- [Exercise] Could you filter the records below down to the lines that include the word "type"?

----- Source information -----

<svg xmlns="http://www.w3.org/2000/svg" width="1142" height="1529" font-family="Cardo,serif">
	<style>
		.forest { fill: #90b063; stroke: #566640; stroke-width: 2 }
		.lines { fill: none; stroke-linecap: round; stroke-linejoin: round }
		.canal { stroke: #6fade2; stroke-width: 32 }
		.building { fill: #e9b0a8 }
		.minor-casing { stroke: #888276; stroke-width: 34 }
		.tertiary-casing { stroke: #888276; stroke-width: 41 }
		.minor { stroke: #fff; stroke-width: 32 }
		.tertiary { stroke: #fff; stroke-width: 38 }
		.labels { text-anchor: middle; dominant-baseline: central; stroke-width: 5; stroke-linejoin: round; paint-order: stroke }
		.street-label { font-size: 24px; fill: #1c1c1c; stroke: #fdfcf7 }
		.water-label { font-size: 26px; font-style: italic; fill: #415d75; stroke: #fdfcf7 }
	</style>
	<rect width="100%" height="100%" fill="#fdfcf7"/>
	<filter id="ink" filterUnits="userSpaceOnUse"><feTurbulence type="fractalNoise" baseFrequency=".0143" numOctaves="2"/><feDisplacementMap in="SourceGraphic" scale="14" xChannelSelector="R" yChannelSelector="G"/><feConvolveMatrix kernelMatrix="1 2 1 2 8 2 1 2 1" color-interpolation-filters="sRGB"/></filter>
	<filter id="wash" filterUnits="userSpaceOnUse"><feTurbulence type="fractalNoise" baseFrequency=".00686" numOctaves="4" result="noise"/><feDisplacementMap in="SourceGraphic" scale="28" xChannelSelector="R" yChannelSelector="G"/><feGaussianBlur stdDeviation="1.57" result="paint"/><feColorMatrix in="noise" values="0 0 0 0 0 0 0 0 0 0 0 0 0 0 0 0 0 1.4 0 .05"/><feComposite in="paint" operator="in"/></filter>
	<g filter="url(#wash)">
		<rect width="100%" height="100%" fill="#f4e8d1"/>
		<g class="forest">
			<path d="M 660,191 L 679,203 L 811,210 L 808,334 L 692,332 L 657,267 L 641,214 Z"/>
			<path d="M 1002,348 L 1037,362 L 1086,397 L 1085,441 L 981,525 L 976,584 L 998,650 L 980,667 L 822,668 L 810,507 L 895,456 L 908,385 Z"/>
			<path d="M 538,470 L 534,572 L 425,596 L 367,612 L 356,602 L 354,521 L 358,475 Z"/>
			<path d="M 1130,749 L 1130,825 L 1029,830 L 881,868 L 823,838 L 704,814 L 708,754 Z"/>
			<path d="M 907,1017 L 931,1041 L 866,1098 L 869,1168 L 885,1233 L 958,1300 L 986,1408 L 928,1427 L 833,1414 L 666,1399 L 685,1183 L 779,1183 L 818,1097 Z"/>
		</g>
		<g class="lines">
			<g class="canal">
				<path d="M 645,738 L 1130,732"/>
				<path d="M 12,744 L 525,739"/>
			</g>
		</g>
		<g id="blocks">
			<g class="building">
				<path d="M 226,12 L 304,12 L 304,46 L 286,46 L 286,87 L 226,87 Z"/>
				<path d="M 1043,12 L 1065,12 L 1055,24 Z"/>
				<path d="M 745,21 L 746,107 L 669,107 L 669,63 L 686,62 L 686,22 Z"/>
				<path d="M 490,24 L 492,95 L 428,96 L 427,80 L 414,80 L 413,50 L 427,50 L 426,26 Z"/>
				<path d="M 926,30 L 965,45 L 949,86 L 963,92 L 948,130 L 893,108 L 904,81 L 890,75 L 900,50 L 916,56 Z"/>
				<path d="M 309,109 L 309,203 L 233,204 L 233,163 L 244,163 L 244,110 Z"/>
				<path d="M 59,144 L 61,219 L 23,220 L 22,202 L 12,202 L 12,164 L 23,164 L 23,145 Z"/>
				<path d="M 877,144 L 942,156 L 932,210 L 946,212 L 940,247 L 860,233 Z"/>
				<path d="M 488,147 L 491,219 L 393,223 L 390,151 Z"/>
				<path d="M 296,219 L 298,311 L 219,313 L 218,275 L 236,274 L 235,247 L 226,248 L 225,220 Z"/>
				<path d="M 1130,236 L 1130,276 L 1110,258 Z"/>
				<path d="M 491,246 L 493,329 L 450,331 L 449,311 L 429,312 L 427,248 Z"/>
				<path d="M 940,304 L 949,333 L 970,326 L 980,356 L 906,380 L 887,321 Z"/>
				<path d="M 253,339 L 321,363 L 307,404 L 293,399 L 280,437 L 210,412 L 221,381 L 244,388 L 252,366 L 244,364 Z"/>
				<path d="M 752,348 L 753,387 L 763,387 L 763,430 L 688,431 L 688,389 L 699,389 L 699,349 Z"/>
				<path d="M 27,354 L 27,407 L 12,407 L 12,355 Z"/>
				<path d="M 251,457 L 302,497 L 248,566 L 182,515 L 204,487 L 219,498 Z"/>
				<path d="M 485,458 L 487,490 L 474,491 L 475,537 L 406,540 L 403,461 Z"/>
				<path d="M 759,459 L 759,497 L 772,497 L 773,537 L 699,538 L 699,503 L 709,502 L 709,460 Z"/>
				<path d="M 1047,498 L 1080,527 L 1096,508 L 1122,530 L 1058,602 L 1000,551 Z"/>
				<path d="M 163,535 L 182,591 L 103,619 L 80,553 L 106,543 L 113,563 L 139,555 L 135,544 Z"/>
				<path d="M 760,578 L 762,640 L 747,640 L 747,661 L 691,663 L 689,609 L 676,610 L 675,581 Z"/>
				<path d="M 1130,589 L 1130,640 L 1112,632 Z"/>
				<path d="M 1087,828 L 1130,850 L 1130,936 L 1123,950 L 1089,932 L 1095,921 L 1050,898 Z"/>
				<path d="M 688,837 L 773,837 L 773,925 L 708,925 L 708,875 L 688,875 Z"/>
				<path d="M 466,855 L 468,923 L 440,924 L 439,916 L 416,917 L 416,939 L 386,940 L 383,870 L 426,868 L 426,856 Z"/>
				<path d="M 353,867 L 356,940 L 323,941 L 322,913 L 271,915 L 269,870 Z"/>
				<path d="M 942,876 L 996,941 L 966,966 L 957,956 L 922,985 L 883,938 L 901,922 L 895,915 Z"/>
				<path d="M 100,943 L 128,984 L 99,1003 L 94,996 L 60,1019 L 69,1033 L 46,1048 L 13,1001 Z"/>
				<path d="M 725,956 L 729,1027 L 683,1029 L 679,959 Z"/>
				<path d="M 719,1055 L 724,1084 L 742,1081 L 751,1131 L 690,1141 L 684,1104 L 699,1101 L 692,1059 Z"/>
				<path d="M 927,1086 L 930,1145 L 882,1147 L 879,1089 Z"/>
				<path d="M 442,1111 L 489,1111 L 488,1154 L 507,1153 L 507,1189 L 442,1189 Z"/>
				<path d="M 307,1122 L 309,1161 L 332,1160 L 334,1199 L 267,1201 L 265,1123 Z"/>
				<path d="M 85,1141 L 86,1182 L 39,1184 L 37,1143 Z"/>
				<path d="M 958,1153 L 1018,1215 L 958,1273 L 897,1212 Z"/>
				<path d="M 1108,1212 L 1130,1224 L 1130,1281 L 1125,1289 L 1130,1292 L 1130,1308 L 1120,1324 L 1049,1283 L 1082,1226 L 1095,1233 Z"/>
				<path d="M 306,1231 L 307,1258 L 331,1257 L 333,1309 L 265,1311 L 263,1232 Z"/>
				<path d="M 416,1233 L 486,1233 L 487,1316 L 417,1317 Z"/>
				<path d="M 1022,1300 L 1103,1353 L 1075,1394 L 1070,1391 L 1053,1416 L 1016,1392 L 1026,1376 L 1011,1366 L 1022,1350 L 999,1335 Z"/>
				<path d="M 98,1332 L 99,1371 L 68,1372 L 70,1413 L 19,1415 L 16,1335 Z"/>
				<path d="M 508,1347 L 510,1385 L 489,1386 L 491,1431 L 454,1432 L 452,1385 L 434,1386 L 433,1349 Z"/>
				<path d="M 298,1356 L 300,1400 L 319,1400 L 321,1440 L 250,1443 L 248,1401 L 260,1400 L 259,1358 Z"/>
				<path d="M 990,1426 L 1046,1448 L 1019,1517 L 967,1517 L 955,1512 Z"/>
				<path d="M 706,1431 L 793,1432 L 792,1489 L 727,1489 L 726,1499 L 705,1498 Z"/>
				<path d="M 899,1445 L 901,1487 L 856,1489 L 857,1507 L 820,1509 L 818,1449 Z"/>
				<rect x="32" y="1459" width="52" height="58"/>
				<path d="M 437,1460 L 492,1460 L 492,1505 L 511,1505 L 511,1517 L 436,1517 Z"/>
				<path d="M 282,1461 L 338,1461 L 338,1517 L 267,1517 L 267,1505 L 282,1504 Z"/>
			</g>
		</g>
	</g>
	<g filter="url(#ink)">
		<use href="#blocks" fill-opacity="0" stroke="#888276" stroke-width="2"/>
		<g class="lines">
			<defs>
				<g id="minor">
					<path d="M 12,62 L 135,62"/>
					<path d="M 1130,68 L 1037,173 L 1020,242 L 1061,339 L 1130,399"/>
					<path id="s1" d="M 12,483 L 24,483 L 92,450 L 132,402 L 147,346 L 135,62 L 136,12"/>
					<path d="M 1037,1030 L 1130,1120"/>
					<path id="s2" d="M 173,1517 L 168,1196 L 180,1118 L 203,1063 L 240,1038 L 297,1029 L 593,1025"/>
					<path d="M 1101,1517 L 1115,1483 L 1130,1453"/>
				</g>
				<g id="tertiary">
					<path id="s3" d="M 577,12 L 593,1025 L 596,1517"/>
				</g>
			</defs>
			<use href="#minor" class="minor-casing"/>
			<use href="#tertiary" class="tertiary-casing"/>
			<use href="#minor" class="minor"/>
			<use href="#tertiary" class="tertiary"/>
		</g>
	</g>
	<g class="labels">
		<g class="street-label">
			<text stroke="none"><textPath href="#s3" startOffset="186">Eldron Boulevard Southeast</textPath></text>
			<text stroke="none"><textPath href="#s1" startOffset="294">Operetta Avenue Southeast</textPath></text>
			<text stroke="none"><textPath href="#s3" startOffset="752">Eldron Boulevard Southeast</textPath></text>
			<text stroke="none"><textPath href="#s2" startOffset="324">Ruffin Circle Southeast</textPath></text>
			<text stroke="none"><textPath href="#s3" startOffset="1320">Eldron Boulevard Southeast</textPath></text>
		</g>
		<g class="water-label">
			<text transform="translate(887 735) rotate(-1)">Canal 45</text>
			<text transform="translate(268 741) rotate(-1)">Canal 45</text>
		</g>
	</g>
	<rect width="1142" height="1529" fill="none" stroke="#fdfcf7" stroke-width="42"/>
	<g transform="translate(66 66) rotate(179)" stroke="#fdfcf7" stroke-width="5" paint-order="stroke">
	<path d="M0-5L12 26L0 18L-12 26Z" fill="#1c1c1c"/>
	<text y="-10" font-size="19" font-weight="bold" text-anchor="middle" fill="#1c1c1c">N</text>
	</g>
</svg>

-----

- [Task answer]
	<filter id="ink" filterUnits="userSpaceOnUse"><feTurbulence type="fractalNoise" baseFrequency=".0143" numOctaves="2"/><feDisplacementMap in="SourceGraphic" scale="14" xChannelSelector="R" yChannelSelector="G"/><feConvolveMatrix kernelMatrix="1 2 1 2 8 2 1 2 1" color-interpolation-filters="sRGB"/></filter>
	<filter id="wash" filterUnits="userSpaceOnUse"><feTurbulence type="fractalNoise" baseFrequency=".00686" numOctaves="4" result="noise"/><feDisplacementMap in="SourceGraphic" scale="28" xChannelSelector="R" yChannelSelector="G"/><feGaussianBlur stdDeviation="1.57" result="paint"/><feColorMatrix in="noise" values="0 0 0 0 0 0 0 0 0 0 0 0 0 0 0 0 0 1.4 0 .05"/><feComposite in="paint" operator="in"/></filter>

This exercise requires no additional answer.